On the other hand hitting Georgia on 95 south really shows the advantage of adding a third lane. Hard to argue with that example.




It shows the short term advantages of adding a lane. It pays no mind to what sort of development the new, higher traffic flow will bring, and how that will eventually doom that third lane addition to be just as congested as before. The solution isn’t adding more capacity to roads, it’s getting more people and things off the roads and onto alternative means of transportation.


Make alternative means better (chiefly faster or overall cheaper) and people will adopt them. People might not all be geniuses, but they’re not stupid.


Add the externalities to the cost of transport and then you can discuss the cost


Corollary: when people can’t see the externalities, they reach decisions that logically ignore them.
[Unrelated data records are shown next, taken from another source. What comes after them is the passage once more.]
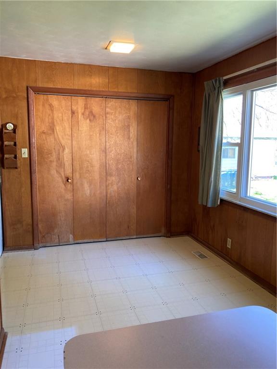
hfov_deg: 49.7
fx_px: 299
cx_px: 138
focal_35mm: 28
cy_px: 184
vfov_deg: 63.4
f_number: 1.8
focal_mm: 3.99
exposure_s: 1/60
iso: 64
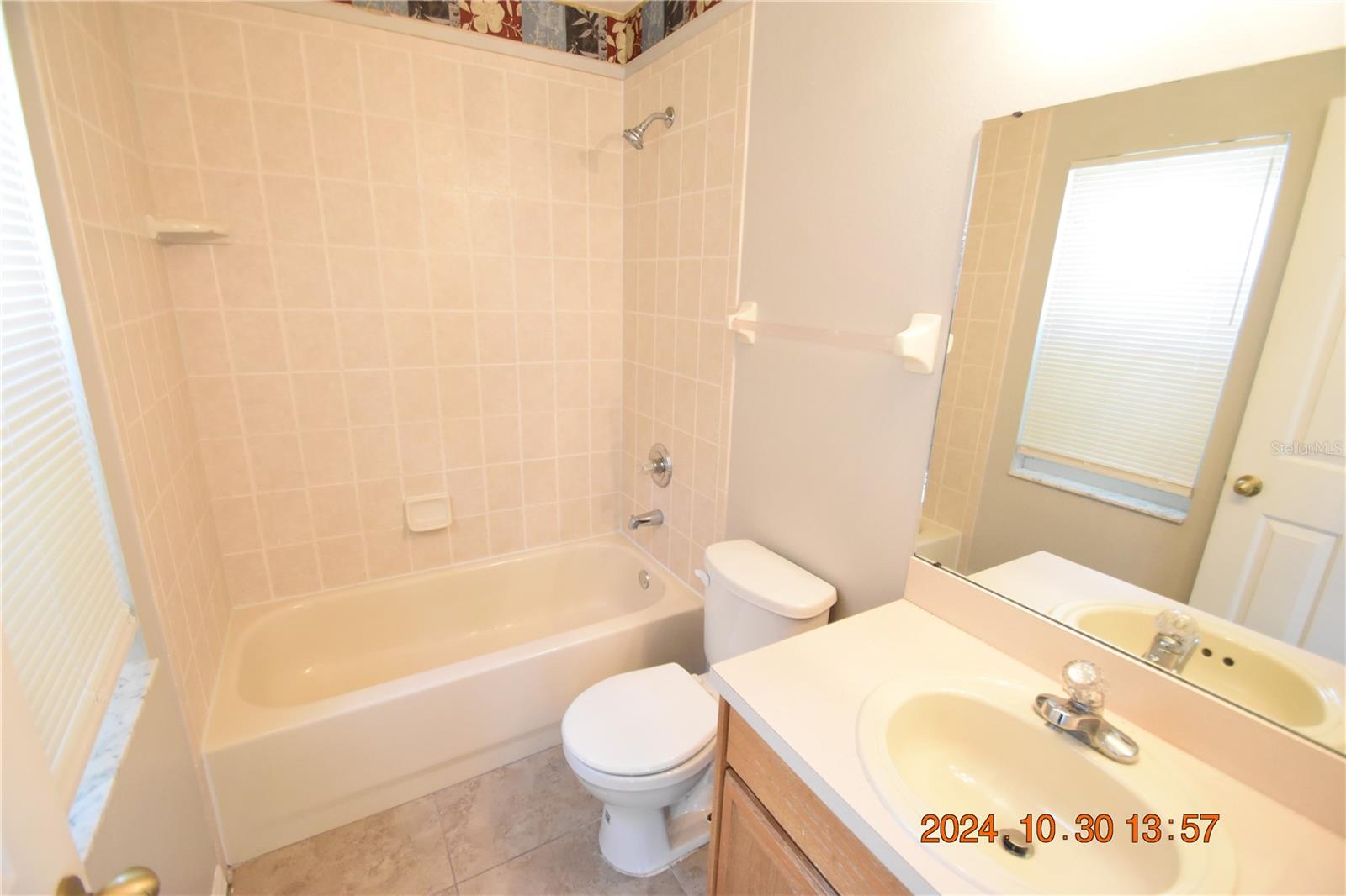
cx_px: 673
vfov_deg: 77.3
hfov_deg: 100.4
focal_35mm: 15
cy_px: 448
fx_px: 561
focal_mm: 10
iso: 2800
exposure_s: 1/60
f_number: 3.5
You're assuming that satisfying demand is not a good. You're also arguing that we should wear a hair-shirt until the rapture. (If the alternatives can't compete with relatively good traffic, if they're only used when nothing else works, how good are they.)


> On the other hand hitting Georgia on 95 south really shows the advantage of adding a third lane. Hard to argue with that example.

Road widening projects are usually pretty easy to argue against, though winning these arguments is usually based on emotions and political clout and not an actual rational perspective.

A couple questions that are always good to ask is:

1) When the road was built or last expanded, was it clogged with drivers right away?

2) Does the extension narrow back to fewer lanes at some point?

Give any road extension a couple of years and drivers will be asking for an additional lane on that same road, and/or you’ll be moving the target to the next ‘bottleneck’ down the line.


So why have two lanes over 1 lane? If you have two roads merging for a few miles then splitting, going to one lane will cause a bottleneck

Obviously there is a point where an extra lane is useful and a point where dropping a lane is useful.

Other questions you ask - when the road was built did traffic in nearby roads drop, did you get fewer cars rat-running through residential areas, is the increased traffic because of closure of rat runs making travel in the congested freeway more attractive despite the lack of capacity.

There’s other long term questions too, did the freeway allow people to live further from their destination, encourage longer or more frequent journeys, although the answer to that could be positive or negative depending on your viewpoint. Eventually you get to asking “is the motor car a good thing or a bad thing”.